Collected data:
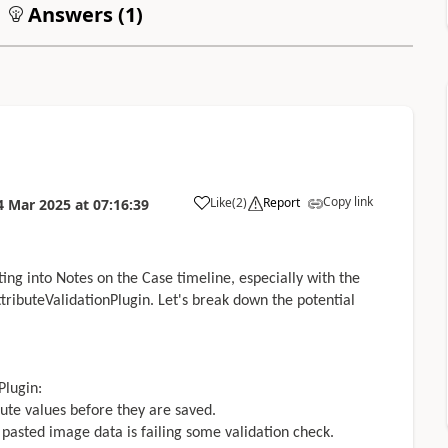
Answers (
1
)
Copy link
Like
(
2
)
Report
4 Mar 2025
at
07:16:39
ng into Notes on the Case timeline, especially with the
ributeValidationPlugin. Let's break down the potential
Plugin:
ibute values before they are saved.
e pasted image data is failing some validation check.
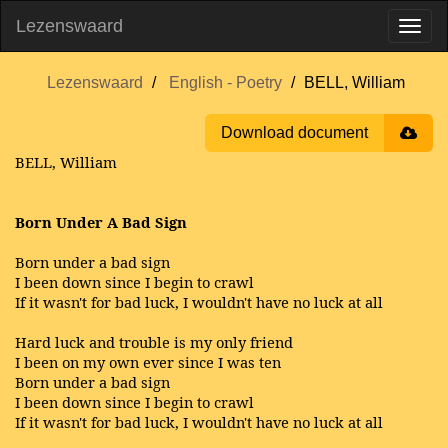
Lezenswaard
Lezenswaard
English - Poetry
BELL, William
Download document
BELL, William
Born Under A Bad Sign
Born under a bad sign
I been down since I begin to crawl
If it wasn't for bad luck, I wouldn't have no luck at all
Hard luck and trouble is my only friend
I been on my own ever since I was ten
Born under a bad sign
I been down since I begin to crawl
If it wasn't for bad luck, I wouldn't have no luck at all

■ Directive:
Every line from the one containing "ng into Notes" through the final line of the records above is to be written out exactly; nothing else, and no pictures.

■ Expected answer:
ng into Notes on the Case timeline, especially with the
ributeValidationPlugin. Let's break down the potential
Plugin:
ibute values before they are saved.
e pasted image data is failing some validation check.
Lezenswaard
Lezenswaard
English - Poetry
BELL, William
Download document
BELL, William
Born Under A Bad Sign
Born under a bad sign
I been down since I begin to crawl
If it wasn't for bad luck, I wouldn't have no luck at all
Hard luck and trouble is my only friend
I been on my own ever since I was ten
Born under a bad sign
I been down since I begin to crawl
If it wasn't for bad luck, I wouldn't have no luck at all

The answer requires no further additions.